The Osklaoosa CRC Senior High Youth Group experiences the epic ride to the Citadel and all the excitement of Haitian history and culture!

We’re all tired tonight, but we knew you would want to hear about our Tuesday, so here goes. Our alarms went off at 4:30 a.m. to leave at 5 a.m. to tour the Citadel. It was daylight and at that time of day, it is amazing how many people here are up and going about their daily business. Small children up to adults are walking everywhere at this time.

We had a three hour car ride that was only 35 miles…if that gives any indication of the quality of roads here. Halfway through our journey, we stopped for breakfast in DonDon. This was interesting as Christi, our team host with MH4H, bargained for our meal on the street. She was surrounded by many people with their food available. She purchased hot hard boiled eggs, bananas, roasted peanuts and water. We already had brought along some bread made at the local bakery to share.

Breakfast Stop in DonDon Christi buying from local vendors

We continued our drive in our three trucks through some large mud puddles and even drove through a river…no bridge. We enjoyed our ride looking at the mountainous scenery and the shenanigans in the back of our vehicles. The Haitians may have thought we were crazy Americans, as we sang quite loudly through the streets. We went on a two lane paved road with a stripe down the middle for the first time since we have been here. We made it into 4th gear for the first time also.

Through the river Crazy Americans

As we made our way on closer to the Citadel, we stopped at King Henry Christophe’s castle, the San Souci Palace. This was a castle that construction started in 1805 and was completed seven years later. It was damaged in an earthquake in the mid-1800s and was not repaired. There were multiple photo opportunities as we walked through this. We then headed on up to the Citadel.

Sans Souci Palace

There were 10,000 people who died in the construction of these two structures. We were able to drive most of the way there but had to walk the final portion. This was a pretty steep part that was a cobblestone path…our calves were burning.

The cobblestone path

Once we got to the top, there were amazing views in each direction of the mountains and we could also see the ocean. We were given a tour of the structure and saw many cannons and cannonballs. We had a lunch of PB & J sandwiches, bananas, roasted peanuts and deuce (coconut candy that is similar to Rice Krispie bars).

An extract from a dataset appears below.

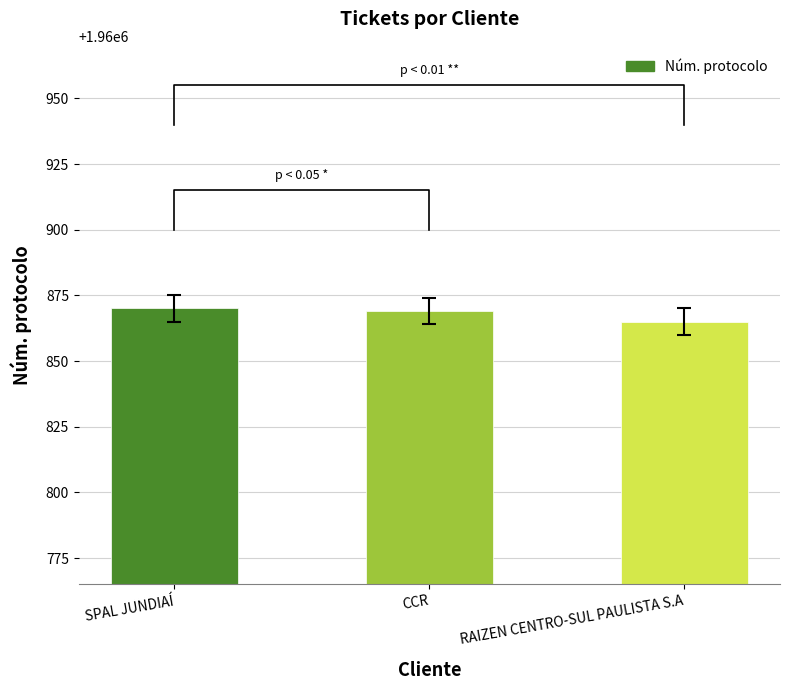

True or false: the data shows 3433386 at CCR.

False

Greeters at the Citadel – Welcome! Ready for the tour Citadel Group They even have a bathroom! Citadel tour

Canons made on site in the early 1800s

Canons made on site in the early 1800s

Mountains beyond mountains An amazing place to see

We then headed back down the steep path and began our trek home. Once home everyone was ready for a shower…quite dusty from our dirt road journey.

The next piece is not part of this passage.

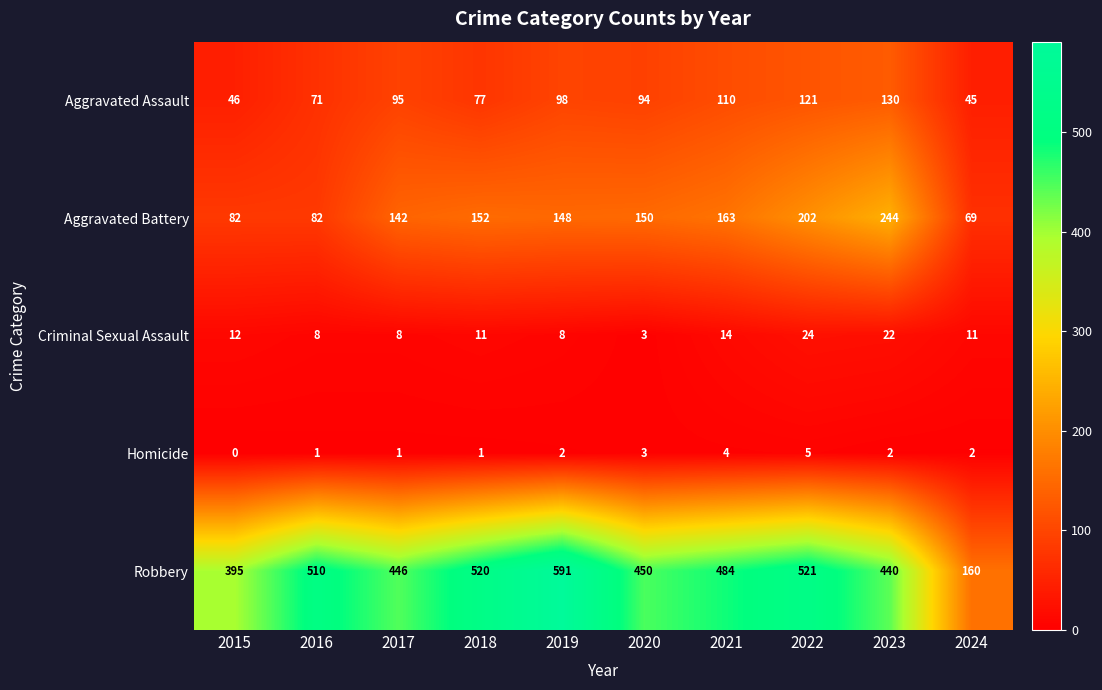

How many positive values does the Homicide series have?

9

Not so sure about the horse ride DOWN the mountain!!! Shenanigans on the way home Almost home

When Lindsay Overton was in Haiti, in May, she introduced the Haitians to the fun of bowling! Unfortunately they only had chunks of 2 X 4’s to use as bowling pins. She thought it would be a good gift for us to bring down an actual bowling pin. Mahaska Bowling donated one for us, and two nights ago we dropped it off with a local wood craftsman. Tonight he stopped by to show us his replica of the pin. It passed inspection with flying colors, and he is going to make eight more to complete the set. We are excited to see the finished product and hope our new friends enjoy it for years to come.

Bowling pin maker

For devotions tonight, Ariann used a sponge and water as an analogy of our Christian walk. If you only go to church and youth group, you will have very little water in your sponge and unable to really use it. It is similar to very little God in your life and your ability to affect others. If you soak your life in Christ daily, you are better equipped to pour into others lives. We then closed the evening with a version of cardboard testimonies where they each wrote something they had turned over to God and the other side was a commitment they wanted to make to enrich their Christian walk. We laid each of these on a cross and asked God to help us.


Wednesday will be our last work day here. Breakfast served at 7:30 a.m. All your prayers and support are appreciated.